Review 1 by Rinke Hoekstra:
The paper sets out requirements for enabling life science knowledge to be shared on the Semantic Web. The paper is clearly written, and the author makes his point effectively. Underlying the paper are a couple of assumptions that could be made more explicit, or at least more substantial. For instance, the author mentions that semantic interoperability requires that descriptions "are consistently represented by well formulated vocabularies drawn from formal ontology". Both the requirements (consistency and basis in formal ontology) are not substantiated in the paper.

In section 3.1, the author mentions that one way to enable large-scale reasoning is to use incomplete algorithms. How does this incompleteness relate to the rather strict requirements of the preceding sections?
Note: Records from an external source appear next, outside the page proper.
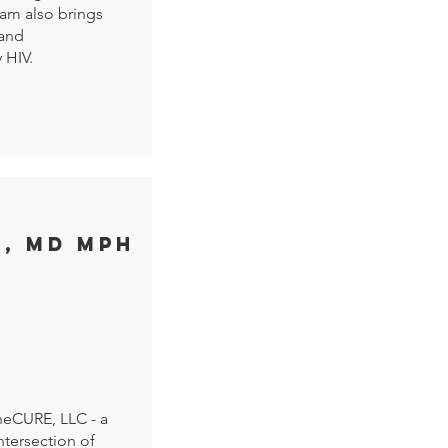
am also brings
 and
 HIV.
I, MD MPH
theCURE, LLC - a
tersection of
A related note is that extremely large scale reasoning over OWL Horst (roughly OWL 2 RL) is now a reality (Cf. Jacopo Urbani, Spyros Kotoulas, Jason Maassen et al. (2010) OWL reasoning with WebPIE: calculating the closure of 100 billion triples. In Proceedings of the ESWC '10.). The main problem is: how to query the enormous amount of data produced by these reasoners.

I would also be interested in hearing about the author's vision on how (and if) this community effort will meet the requirements iterated here.

Lastly, the paper seems a bit verbose in explaining SW technology (RDF, OWL). I estimated the audience of this journal to be familiar with these.

Review 2 by Kunal Verma:
The author does a great job of covering current SW activity in the Health Care space. The paper reads well, though there are some typos that can be easily corrected.

1. The author seems to identify the following challenges - 1) scalability, 2) creation of upper ontologies, 3) need for formal representation, 4) better provenance and 5) better UI. All of these are pretty well aligned with general SW challenges. I wonder if there are specific versions of all of these for health care. For example, are there any specific kind of reasoning/representation needed that is specific for healthcare, which may be not be covered by the de-facto standards.
2. One thing that I found to be missing in the paper was a vision of what could be achieved if the challenges could be solved. Maybe a small section on how the field of health care can be improved with the help of SW technologies is in order.